From 1944 to 1947 the work of systematic implantation in the working class became even more vital as, for the first time, there appeared a lasting break between working class consciousness and the Communist Party, whose government ministers and militants, in their enthusiasm for productivity, harried the working class. This activity led to the Renault stroke of April-May 1947, led for Union Communiste by the Pierre Bois, of whom Barta said “he was the soul of the strike”.4 This movement was the harvest of long and patient work: “In reality if we found ourselves at the head of the Renault strike in April 1947 it was because the whole of our orientation (both trade union and political ) had led us there.”5 So it was a success but also a setback in the sense that the general strike that they had hoped to unloose did not follow it. Or at any rate not immediately. The PCF succeeded in sealing them off and transforming it into the still-born general strike at the end of 1947 and the beginning of 1948.
Expelled from the CGT several hundred workers from Renault were involved in the SDR, (Syndicat Democratique Renault or Renault Democratic Union). This union, which had very few political militants outside the UC, took all their efforts and became practically their only organisation. But in addition to the climate of liberty which the strike and the creation of this union had forced on the union, the SDR enjoyed a certain number of successes such as the legal recognition of its representatives and, during the most triumphant Stalinism, political recognition by the CGT which, in 1949, had to accept the presence of open Trotskyists on a common platform.

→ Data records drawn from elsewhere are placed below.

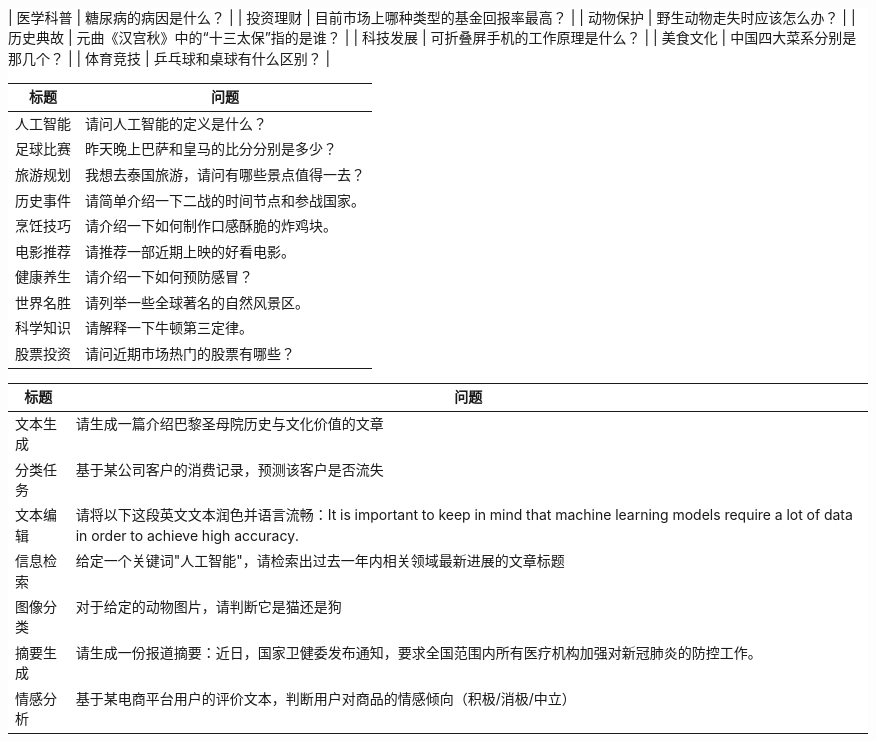 | 医学科普                              | 糖尿病的病因是什么？                                                                                                                                                                                                                                                                                                                                                                                                                                                                                                                                                                                                                                                                                                                                      |
| 投资理财                              | 目前市场上哪种类型的基金回报率最高？                                                                                                                                                                                                                                                                                                                                                                                                                                                                                                                                                                                                                                                                                                                    |
| 动物保护                              | 野生动物走失时应该怎么办？                                                                                                                                                                                                                                                                                                                                                                                                                                                                                                                                                                                                                                                                                                                              |
| 历史典故                              | 元曲《汉宫秋》中的“十三太保”指的是谁？                                                                                                                                                                                                                                                                                                                                                                                                                                                                                                                                                                                                                                                                                                                   |
| 科技发展                              | 可折叠屏手机的工作原理是什么？                                                                                                                                                                                                                                                                                                                                                                                                                                                                                                                                                                                                                                                                                                                          |
| 美食文化                              | 中国四大菜系分别是那几个？                                                                                                                                                                                                                                                                                                                                                                                                                                                                                                                                                                                                                                                                                                                              |
| 体育竞技                              | 乒乓球和桌球有什么区别？                                                                                                                                                                                                                                                                                                                                                                                                                                                                                                                                                                                                                                                                                                                                  |

|标题|问题|
|---|---|
|人工智能|请问人工智能的定义是什么？|
|足球比赛|昨天晚上巴萨和皇马的比分分别是多少？|
|旅游规划|我想去泰国旅游，请问有哪些景点值得一去？|
|历史事件|请简单介绍一下二战的时间节点和参战国家。|
|烹饪技巧|请介绍一下如何制作口感酥脆的炸鸡块。|
|电影推荐|请推荐一部近期上映的好看电影。|
|健康养生|请介绍一下如何预防感冒？|
|世界名胜|请列举一些全球著名的自然风景区。|
|科学知识|请解释一下牛顿第三定律。|
|股票投资|请问近期市场热门的股票有哪些？|

| 标题 | 问题 |
| --- | --- |
| 文本生成 | 请生成一篇介绍巴黎圣母院历史与文化价值的文章 |
| 分类任务 | 基于某公司客户的消费记录，预测该客户是否流失 |
| 文本编辑 | 请将以下这段英文文本润色并语言流畅：It is important to keep in mind that machine learning models require a lot of data in order to achieve high accuracy. |
| 信息检索 | 给定一个关键词"人工智能"，请检索出过去一年内相关领域最新进展的文章标题 |
| 图像分类 | 对于给定的动物图片，请判断它是猫还是狗 |
| 摘要生成 | 请生成一份报道摘要：近日，国家卫健委发布通知，要求全国范围内所有医疗机构加强对新冠肺炎的防控工作。 |
| 情感分析 | 基于某电商平台用户的评价文本，判断用户对商品的情感倾向（积极/消极/中立）|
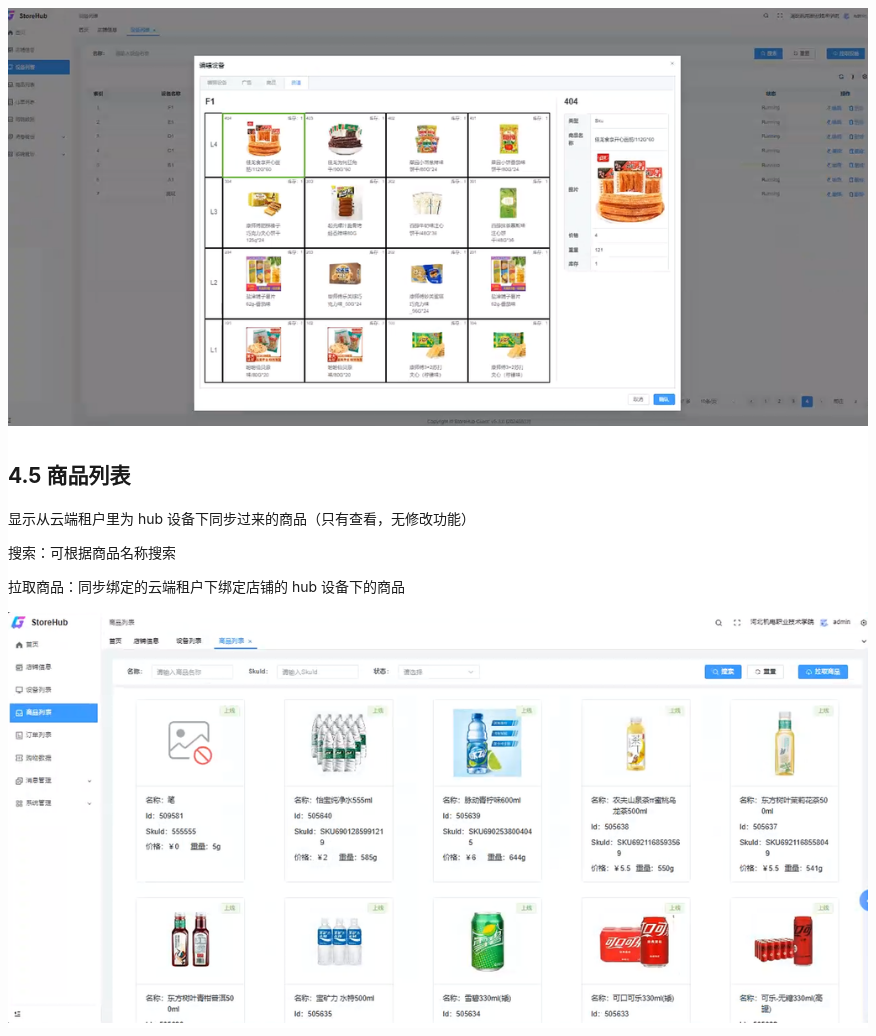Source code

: ![1717744853185](image/Storehub/1717744853185.png)

## 4.5 商品列表

显示从云端租户里为 hub 设备下同步过来的商品（只有查看，无修改功能）

搜索：可根据商品名称搜索

拉取商品：同步绑定的云端租户下绑定店铺的 hub 设备下的商品

![1717745125078](image/Storehub/1717745125078.png)

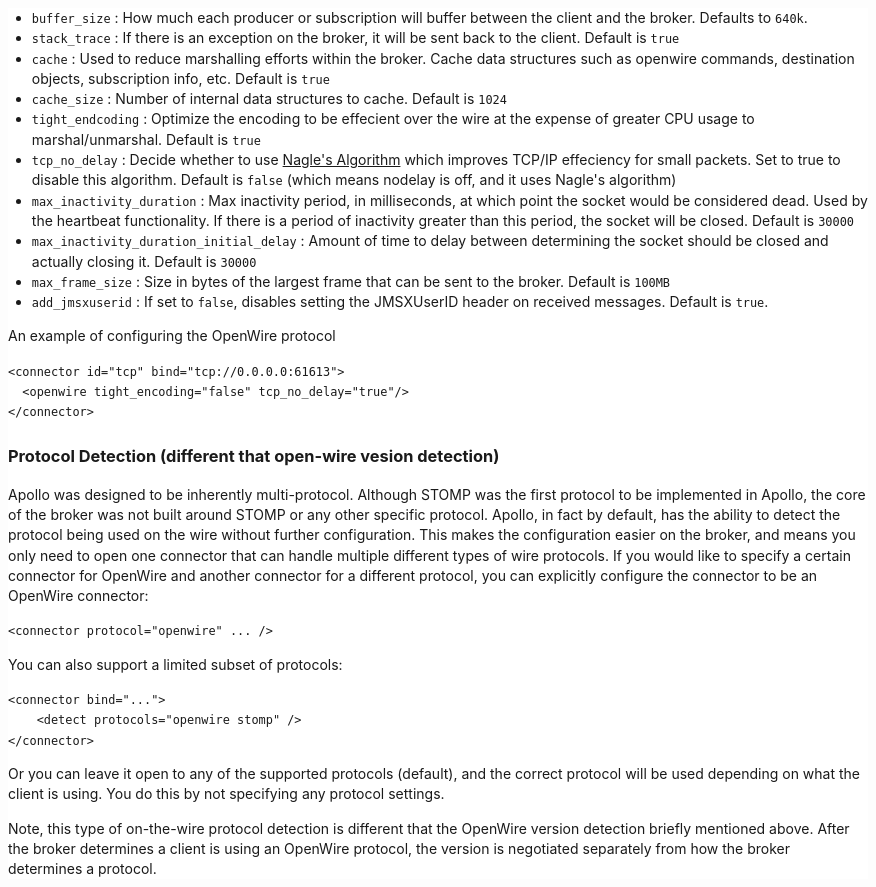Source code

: *   `buffer_size` : How much each producer or subscription will buffer between the client and the broker. Defaults to `640k`.
*   `stack_trace` : If there is an exception on the broker, it will be sent back to the client. Default is `true`
*   `cache` : Used to reduce marshalling efforts within the broker. Cache data structures such as openwire commands, destination objects, subscription info, etc. Default is `true`
*   `cache_size` : Number of internal data structures to cache. Default is `1024`
*   `tight_endcoding` : Optimize the encoding to be effecient over the wire at the expense of greater CPU usage to marshal/unmarshal. Default is `true`
*   `tcp_no_delay` : Decide whether to use [Nagle's Algorithm](http://en.wikipedia.org/wiki/Nagle's_algorithm) which improves TCP/IP effeciency for small packets. Set to true to disable this algorithm. Default is `false` (which means nodelay is off, and it uses Nagle's algorithm)
*   `max_inactivity_duration` : Max inactivity period, in milliseconds, at which point the socket would be considered dead. Used by the heartbeat functionality. If there is a period of inactivity greater than this period, the socket will be closed. Default is `30000`
*   `max_inactivity_duration_initial_delay` : Amount of time to delay between determining the socket should be closed and actually closing it. Default is `30000`
*   `max_frame_size` : Size in bytes of the largest frame that can be sent to the broker. Default is `100MB`
*   `add_jmsxuserid` : If set to `false`, disables setting the JMSXUserID header on received messages. Default is `true`.

An example of configuring the OpenWire protocol

    
    <connector id="tcp" bind="tcp://0.0.0.0:61613">
      <openwire tight_encoding="false" tcp_no_delay="true"/>
    </connector>
    

### Protocol Detection (different that open-wire vesion detection)

Apollo was designed to be inherently multi-protocol. Although STOMP was the first protocol to be implemented in Apollo, the core of the broker was not built around STOMP or any other specific protocol. Apollo, in fact by default, has the ability to detect the protocol being used on the wire without further configuration. This makes the configuration easier on the broker, and means you only need to open one connector that can handle multiple different types of wire protocols. If you would like to specify a certain connector for OpenWire and another connector for a different protocol, you can explicitly configure the connector to be an OpenWire connector:

    
    <connector protocol="openwire" ... />
    

You can also support a limited subset of protocols:

    
    <connector bind="...">
        <detect protocols="openwire stomp" />
    </connector>
    

Or you can leave it open to any of the supported protocols (default), and the correct protocol will be used depending on what the client is using. You do this by not specifying any protocol settings.

Note, this type of on-the-wire protocol detection is different that the OpenWire version detection briefly mentioned above. After the broker determines a client is using an OpenWire protocol, the version is negotiated separately from how the broker determines a protocol.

Nevertheless in 1949 a split occurred and the organisation. which had never had more that two dozen members did not survive it. According to Barta’s analysis the working class vanguard was not able to create the necessary cadres.
1 Inversely when, after two weeks the Renault strike was reduced to departments 16 and 18, I limited its objective to payment for the time lost on strike.
2 The SDR was in fact the Union Communiste (Trotskyist). We had to give up all other activity, publications etc, to do the jobs that arose after the Renault strike. That is why the disappearance of the SDR meant the disappearance of the organisation.
3 In his recent pamphlet dealing with the Renault strike of 1947 P.Bois shows that he has no more undestanding of these events than he had at the time. He falsifies—and not only by omission!—the real history of that strike. And if nothing is more childish than to claim the ability to foretell the future, which you cannot do, nothing is more stupid that to try to make devoted and disinterested young activists believe that the tactical and strategic decisions of the highest level were taken by a young worker with no political experience even if he had been of a quite different calibre to Pierre Bois!
4 Barta, letter to B, 30th June 1975.
5 Barta, raising a point about L’Histoire du Mouvement trotskyiste en France by Jacques Roussel in August 1972.